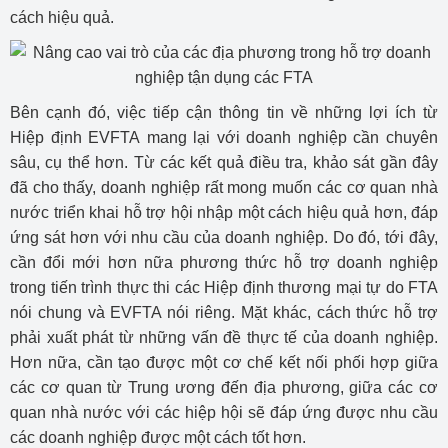
cách hiệu quả.
Bên cạnh đó, việc tiếp cận thông tin về những lợi ích từ
Hiệp định EVFTA mang lại với doanh nghiệp cần chuyên
sâu, cụ thể hơn. Từ các kết quả điều tra, khảo sát gần đây
đã cho thấy, doanh nghiệp rất mong muốn các cơ quan nhà
nước triển khai hỗ trợ hội nhập một cách hiệu quả hơn, đáp
ứng sát hơn với nhu cầu của doanh nghiệp. Do đó, tới đây,
cần đổi mới hơn nữa phương thức hỗ trợ doanh nghiệp
trong tiến trình thực thi các Hiệp định thương mại tự do FTA
nói chung và EVFTA nói riêng. Mặt khác, cách thức hỗ trợ
phải xuất phát từ những vấn đề thực tế của doanh nghiệp.
Hơn nữa, cần tạo được một cơ chế kết nối phối hợp giữa
các cơ quan từ Trung ương đến địa phương, giữa các cơ
quan nhà nước với các hiệp hội sẽ đáp ứng được nhu cầu
các doanh nghiệp được một cách tốt hơn.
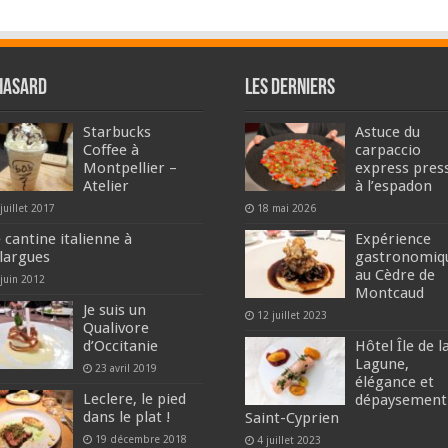
hasard
Les derniers
Starbucks
Astuce du
Coffee à
carpaccio
Montpellier –
express pres
Atelier
à l’espadon
juillet 2017
18 mai 2026
 cantine italienne à
Expérience
llargues
gastronomiq
au Cèdre de
 juin 2012
Montcaud
Je suis un
12 juillet 2023
Qualivore
d’Occitanie
Hôtel Île de l
Lagune,
23 avril 2019
élégance et
Leclere, le pied
dépaysement
dans le plat !
Saint-Cyprien
19 décembre 2018
4 juillet 2023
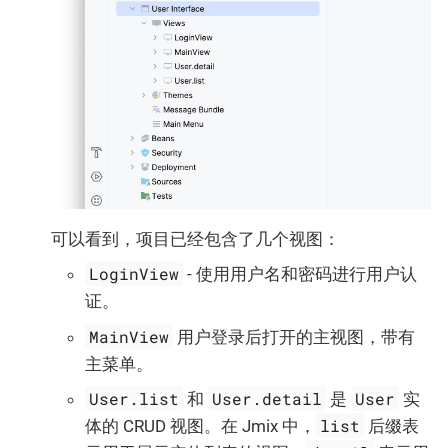
可以看到，项目已经包含了几个视图：
LoginView
- 使用用户名和密码进行用户认
证。
MainView
用户登录后打开的主视图，带有
主菜单。
User.list
User.detail
User
和
是
实
list
体的 CRUD 视图。在 Jmix 中，
后缀表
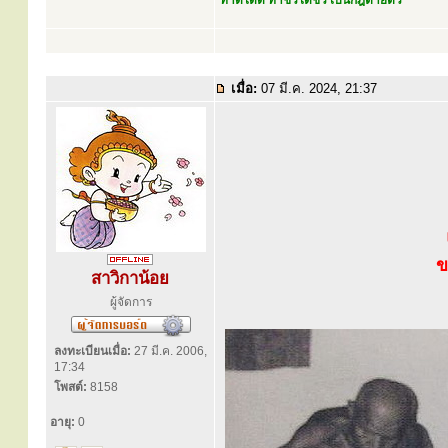
ทำดีได้ดี ทำชั่วได้ชั่ว เป็นกฎตายตัว
เมื่อ:
07 มี.ค. 2024, 21:37
ข
สาวิกาน้อย
ผู้จัดการ
ลงทะเบียนเมื่อ:
27 มี.ค. 2006,
17:34
โพสต์:
8158
อายุ:
0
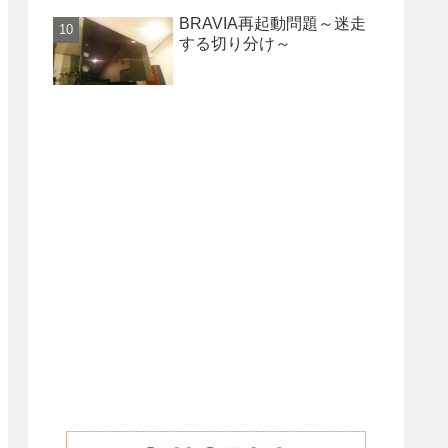
BRAVIA再起動問題～迷走
する切り分け～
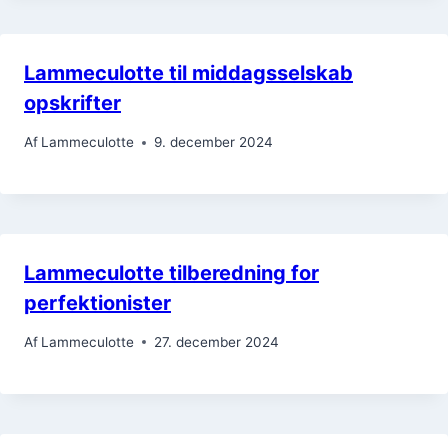
Lammeculotte til middagsselskab
opskrifter
Af
Lammeculotte
9. december 2024
Lammeculotte tilberedning for
perfektionister
Af
Lammeculotte
27. december 2024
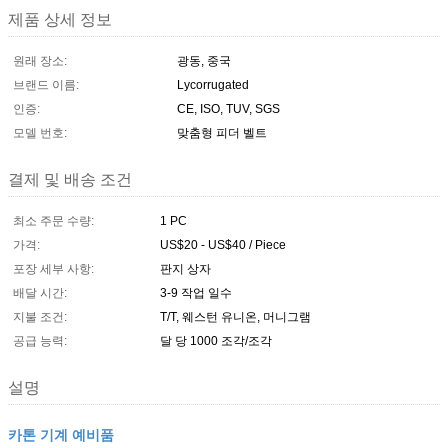
제품 상세 정보
원래 장소:
광동, 중국
브랜드 이름:
Lycorrugated
인증:
CE, ISO, TUV, SGS
모델 번호:
맞춤형 피더 벨트
결제 및 배송 조건
최소 주문 수량:
1 PC
가격:
US$20 - US$40 / Piece
포장 세부 사항:
판지 상자
배달 시간:
3-9 작업 일수
지불 조건:
T/T, 웨스턴 유니온, 머니그램
공급 능력:
달 당 1000 조각/조각
설명
카톤 기계 예비품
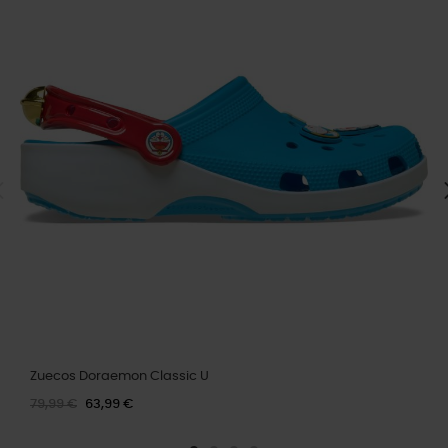
Zuecos Doraemon Classic U
79,99 €
63,99 €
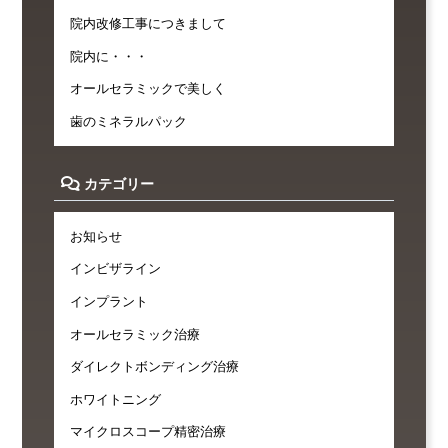
院内改修工事につきまして
院内に・・・
オールセラミックで美しく
歯のミネラルパック
カテゴリー
お知らせ
インビザライン
インプラント
オールセラミック治療
ダイレクトボンディング治療
ホワイトニング
マイクロスコープ精密治療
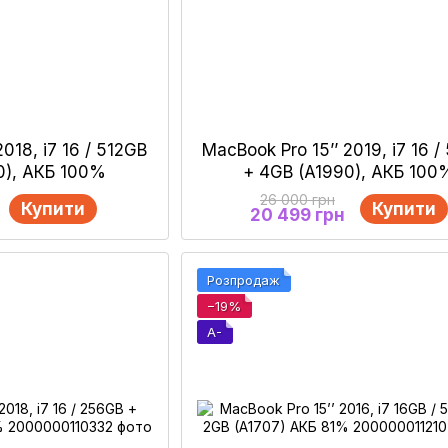
2018, i7 16 / 512GB
MacBook Pro 15’’ 2019, i7 16 /
0), АКБ 100%
+ 4GB (A1990), АКБ 100
26 000 грн
Купити
Купити
20 499 грн
Розпродаж
−19%
A-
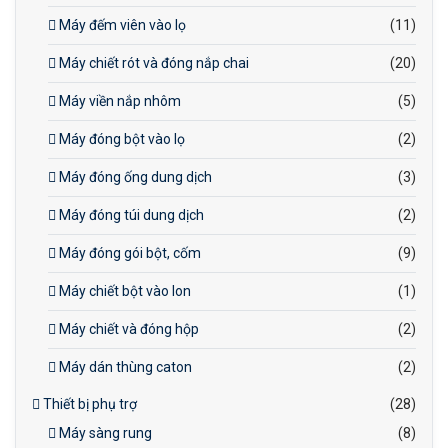
Máy đếm viên vào lọ
(11)
Máy chiết rót và đóng nắp chai
(20)
Máy viền nắp nhôm
(5)
Máy đóng bột vào lọ
(2)
Máy đóng ống dung dịch
(3)
Máy đóng túi dung dịch
(2)
Máy đóng gói bột, cốm
(9)
Máy chiết bột vào lon
(1)
Máy chiết và đóng hộp
(2)
Máy dán thùng caton
(2)
Thiết bị phụ trợ
(28)
Máy sàng rung
(8)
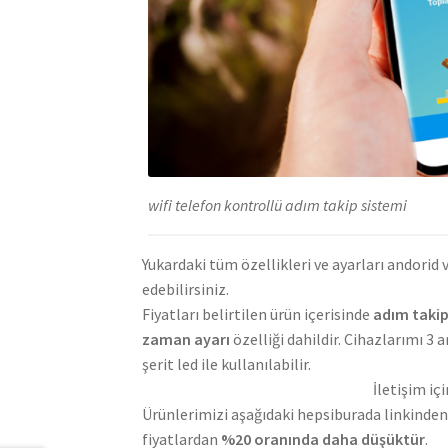
wifi telefon kontrollü adım takip sistemi
Yukardaki tüm özellikleri ve ayarları andori
edebilirsiniz.
Fiyatları belirtilen ürün içerisinde
adım takip
zaman ayarı
özelliği dahildir. Cihazlarımı 3 a
şerit led ile kullanılabilir.
İletişim iç
Ürünlerimizi aşağıdaki hepsiburada linkinden a
fiyatlardan
%20 oranında daha düşüktür
.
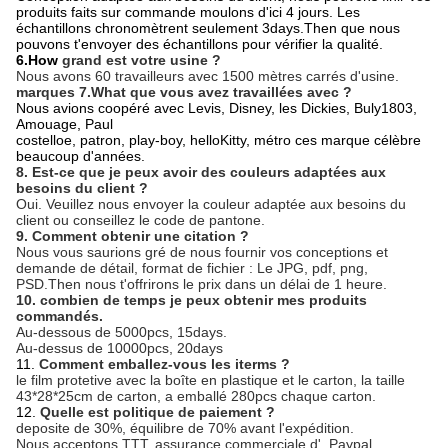
produits faits sur commande moulons d'ici 4 jours. Les
échantillons chronomètrent seulement 3days.Then que nous
pouvons t'envoyer des échantillons pour vérifier la qualité.
6.How
grand est votre usine ?
Nous avons 60 travailleurs avec 1500 mètres carrés d'usine.
marques 7.What que vous avez travaillées avec ?
Nous avions coopéré avec Levis, Disney, les Dickies, Buly1803,
Amouage, Paul
costelloe, patron, play-boy, helloKitty, métro ces marque célèbre
beaucoup d'années.
8. Est-ce que je peux avoir des couleurs adaptées aux
besoins du client ?
Oui. Veuillez nous envoyer la couleur adaptée aux besoins du
client ou conseillez le code de pantone.
9. Comment obtenir une citation ?
Nous vous saurions gré de nous fournir vos conceptions et
demande de détail, format de fichier : Le JPG, pdf, png,
PSD.Then nous t'offrirons le prix dans un délai de 1 heure.
10. combien de temps je peux obtenir mes produits
commandés.
Au-dessous de 5000pcs, 15days.
Au-dessus de 10000pcs, 20days
11.
Comment emballez-vous les iterms ?
le film protetive avec la boîte en plastique et le carton, la taille
43*28*25cm de carton, a emballé 280pcs chaque carton.
12.
Quelle est politique de paiement ?
deposite de 30%, équilibre de 70% avant l'expédition.
Nous acceptons TTT, assurance commerciale d', Paypal.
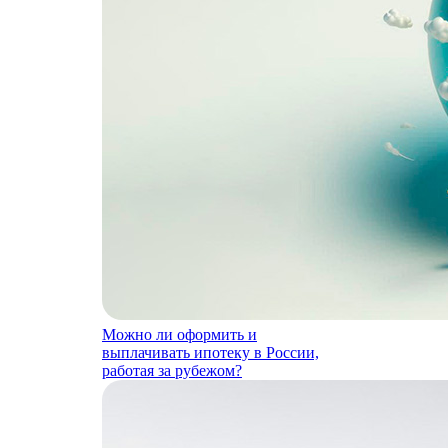
Можно ли оформить и
выплачивать ипотеку в России,
работая за рубежом?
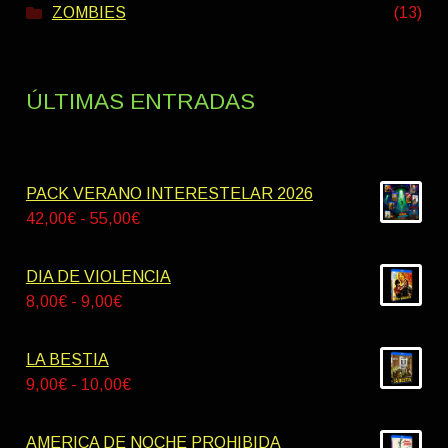
ZOMBIES
(13)
ÚLTIMAS ENTRADAS
PACK VERANO INTERESTELAR 2026
Rango
42,00
€
-
55,00
€
de
precios:
DIA DE VIOLENCIA
desde
Rango
8,00
€
-
9,00
€
42,00€
de
hasta
precios:
LA BESTIA
55,00€
desde
Rango
9,00
€
-
10,00
€
8,00€
de
hasta
precios:
AMERICA DE NOCHE PROHIBIDA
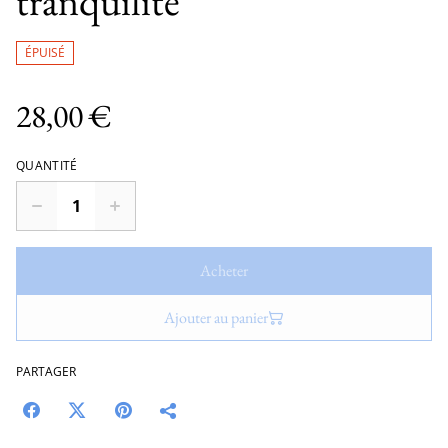
tranquilité
ÉPUISÉ
28,00 €
QUANTITÉ
Acheter
Ajouter au panier
PARTAGER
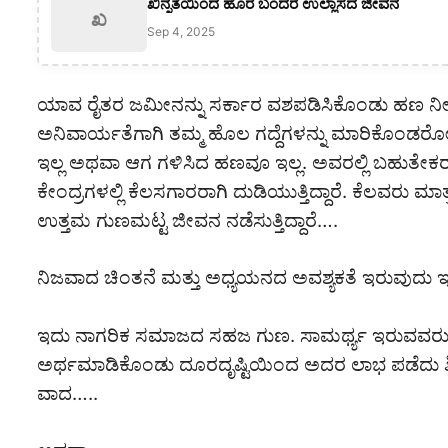
ಖಿನ್ನತೆಯಿಂದ ಹೊರ ಬಂದರೆ ಉಲ್ಲಾಸದ ಜೀವನ
ಖ
Sep 4, 2025
ಯಾವ ರೈತರ ಜಮೀನನ್ನು ಸರ್ಕಾರ ವಶಪಡಿಸಿಕೊಂಡು ಹಣ ನ
ಅನಿವಾರ್ಯತೆಗಾಗಿ ತಮ್ಮ ಹೊಲ ಗದ್ದೆಗಳನ್ನು ಮಾರಿಕೊಂಡರೋ
ಇಲ್ಲ ಅಥವಾ ಆಗ ಗಳಿಸಿದ ಹಣವೂ ಇಲ್ಲ. ಅವರಲ್ಲಿ ಬಹುತೇಕರು ಅ
ಕೇಂದ್ರಗಳಲ್ಲಿ ಕೆಲಸಗಾರರಾಗಿ ದುಡಿಯುತ್ತಿದ್ದಾರೆ. ಕೆಲವ
ಉತ್ತಮ ಗುಣಮಟ್ಟ ಜೀವನ ನಡೆಸುತ್ತಿದ್ದಾರೆ….
ನಿಜವಾದ ಚಿಂತನೆ ಮತ್ತು ಅಧ್ಯಯನದ ಅವಶ್ಯಕತೆ ಇರುವುದು 
ಇದು ನಾಗರಿಕ ಸಮಾಜದ ಸಹಜ ಗುಣ. ಸಾಮರ್ಥ್ಯ ಇರುವವರು, ಬುದ
ಅರ್ಥಮಾಡಿಕೊಂಡು ದೂರದೃಷ್ಟಿಯಿಂದ ಅದರ ಲಾಭ ಪಡೆದು ಶ್
ವಾದ…..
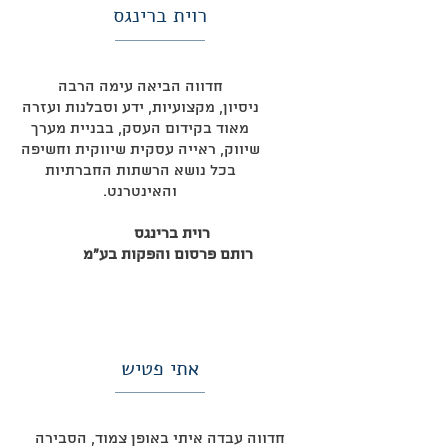
רוית ברינגס
חדווה הביאה עימה הרבה
ניסיון, מקצועיות, ידע וסבלנות ועזרה
מאוד בקידום העסק, בבניית מערך
שיווק, ראייה עסקית שיווקית וחשיפה
בכל נושא הרשתות החברתיות
והאינטרנט.
רוית ברינגס
רותם פרסום והפקות בע"מ
אתי פטיש
חדווה עבדה איתי באופן צמוד, הסבירה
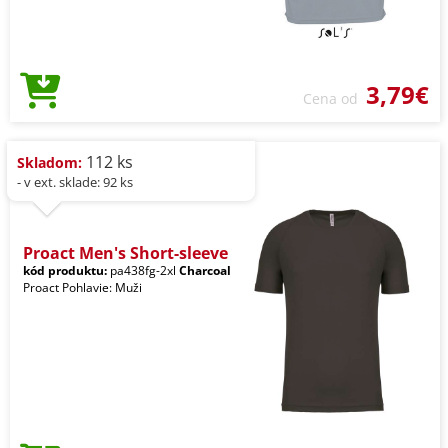
3,79€
Cena od
112 ks
Skladom:
- v ext. sklade: 92 ks
Proact Men's Short-sleeve
kód produktu:
pa438fg-2xl
Charcoal
Proact Pohlavie: Muži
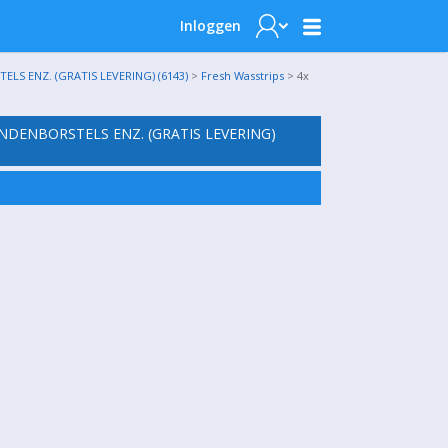
Inloggen
 ENZ. (GRATIS LEVERING) (6143)
>
Fresh Wasstrips
> 4x
ENBORSTELS ENZ. (GRATIS LEVERING)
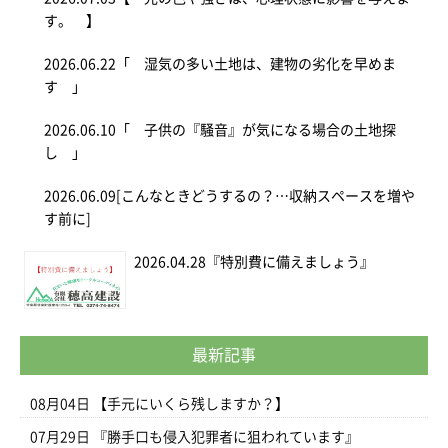
す。 】
2026.06.22
「 湿気の多い土地は、建物の劣化を早めま
す 」
2026.06.10
「 子供の『騒音』が気になる場合の土地探
し 」
2026.06.09
[こんなときどうするの？…収納スペースを増や
す前に]
2026.04.28
『特別費に備えましょう』
最新記事
08月04日
【手元にいくら残しますか？】
07月29日
『勝手口も侵入犯罪者に狙われています』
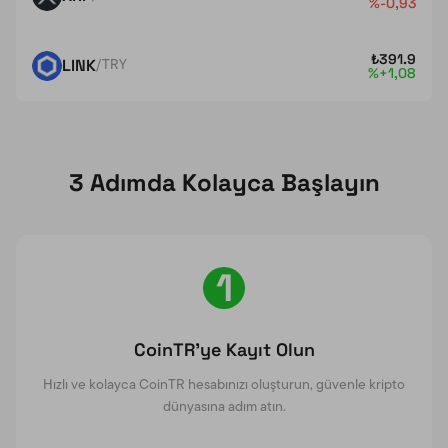
%-0,93
₺
391.9
LINK
/TRY
%+1,08
3 Adımda Kolayca Başlayın
1
CoinTR’ye Kayıt Olun
Hızlı ve kolayca CoinTR hesabınızı oluşturun, güvenle kripto
dünyasına adım atın.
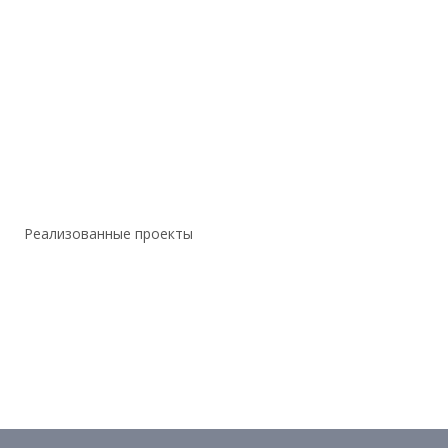
Реализованные проекты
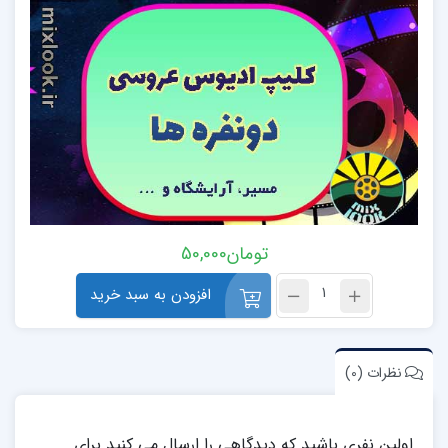
تومان
50,000
افزودن به سبد خرید
نظرات (0)
اولین نفری باشید که دیدگاهی را ارسال می کنید برای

————

— Work item —
Read the entries above, then pull out the lines that include "envoyer".

— Exercise answer —
pouvons t'envoyer des échantillons pour vérifier la qualité.
Oui. Veuillez nous envoyer la couleur adaptée aux besoins du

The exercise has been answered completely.